Il modello della distribuzione indipendente di ricambi sembra non voler mai cambiare a se stesso, ma pur non volendo è immerso in un cambiamento continuo.
Manca certamente la regia dei grandi attori che decidono l’assetto commerciale delle proprie reti, come succede nel mondo dei costruttori auto, cambiando i modelli di business dei loro concessionari a propria volontà ed interesse.
Certamente non un modello da invidiare in un settore, quello dell’after-sales fatto di imprese, ma soprattutto da imprenditori.
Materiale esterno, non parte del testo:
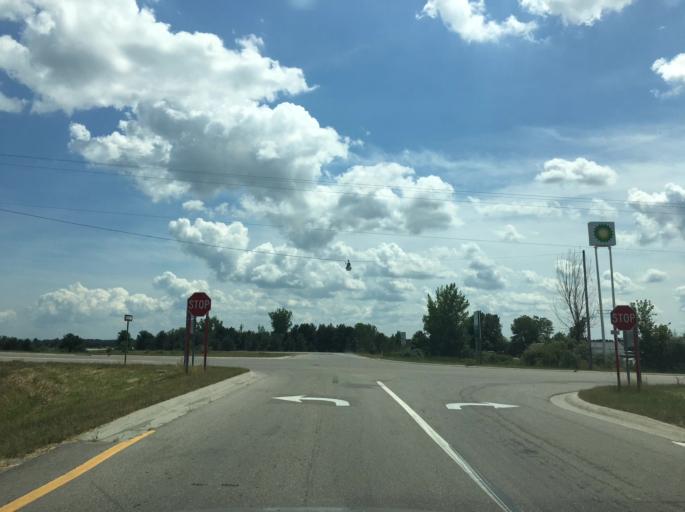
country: US
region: Michigan
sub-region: Bay County
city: Pinconning
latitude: 43.8544
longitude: -84.0232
La natura tecnica del lavoro della ricerca di ricambi, la difficoltà di gestire scorte di migliaia di codici, la velocità di consegna, custodiscono in una apparentemente tranquillità il lavoro del ricambista, ancora lontano dagli attacchi frontali dell’e-commerce B2B, dalla riduzione della filiera, dalla necessità immediata di diventare più grandi per ridurre i costi di struttura, anzi; la natura artigianale del lavoro del ricambista è difficilmente comprimibile nei costi del numero di addetti per far girare il business.
Si cercano quindi margini a monte (acquisti) e a valle (margine sulle vendite), pur sapendo che è in mezzo che si dovrebbe intervenire. Il futuro sarà di chi troverà la strada giusta per cambiare, basta averne voglia.